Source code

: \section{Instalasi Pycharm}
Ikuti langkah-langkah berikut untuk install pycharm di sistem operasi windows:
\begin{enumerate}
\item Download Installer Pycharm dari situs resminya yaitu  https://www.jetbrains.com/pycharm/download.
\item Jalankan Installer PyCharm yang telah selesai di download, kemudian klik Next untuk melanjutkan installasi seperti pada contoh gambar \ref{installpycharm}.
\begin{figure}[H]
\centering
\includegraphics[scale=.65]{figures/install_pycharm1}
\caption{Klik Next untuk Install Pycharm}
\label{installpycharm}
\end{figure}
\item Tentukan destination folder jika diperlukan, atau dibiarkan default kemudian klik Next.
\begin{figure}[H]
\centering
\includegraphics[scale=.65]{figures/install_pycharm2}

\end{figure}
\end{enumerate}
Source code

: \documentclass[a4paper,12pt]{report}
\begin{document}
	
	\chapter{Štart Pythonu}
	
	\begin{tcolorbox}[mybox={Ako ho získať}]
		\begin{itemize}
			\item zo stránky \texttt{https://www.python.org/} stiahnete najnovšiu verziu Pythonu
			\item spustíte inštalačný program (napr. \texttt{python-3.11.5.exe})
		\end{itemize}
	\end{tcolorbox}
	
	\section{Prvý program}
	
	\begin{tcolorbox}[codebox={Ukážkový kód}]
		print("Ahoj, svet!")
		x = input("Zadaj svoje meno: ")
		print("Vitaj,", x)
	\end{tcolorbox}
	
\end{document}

◇ ◇ ◇ ◇

- [EXERCISE]:
From the entries above, copy each line holding "figures".

- [OUTPUT OF THE EXERCISE]:
\includegraphics[scale=.65]{figures/install_pycharm1}
\includegraphics[scale=.65]{figures/install_pycharm2}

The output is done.